## RECORDS TO PROCESS
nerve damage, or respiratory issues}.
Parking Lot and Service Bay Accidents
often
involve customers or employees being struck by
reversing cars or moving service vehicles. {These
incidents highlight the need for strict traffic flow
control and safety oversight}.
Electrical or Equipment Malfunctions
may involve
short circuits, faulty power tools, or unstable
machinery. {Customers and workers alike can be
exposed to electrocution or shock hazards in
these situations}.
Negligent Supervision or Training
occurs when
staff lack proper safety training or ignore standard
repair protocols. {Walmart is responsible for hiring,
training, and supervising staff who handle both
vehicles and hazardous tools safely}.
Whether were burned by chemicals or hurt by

## WHAT YOU HAVE TO DO
Set down all of the data above again, exactly.

## YOUR RESPONSE
nerve damage, or respiratory issues}.
Parking Lot and Service Bay Accidents
often
involve customers or employees being struck by
reversing cars or moving service vehicles. {These
incidents highlight the need for strict traffic flow
control and safety oversight}.
Electrical or Equipment Malfunctions
may involve
short circuits, faulty power tools, or unstable
machinery. {Customers and workers alike can be
exposed to electrocution or shock hazards in
these situations}.
Negligent Supervision or Training
occurs when
staff lack proper safety training or ignore standard
repair protocols. {Walmart is responsible for hiring,
training, and supervising staff who handle both
vehicles and hazardous tools safely}.
Whether were burned by chemicals or hurt by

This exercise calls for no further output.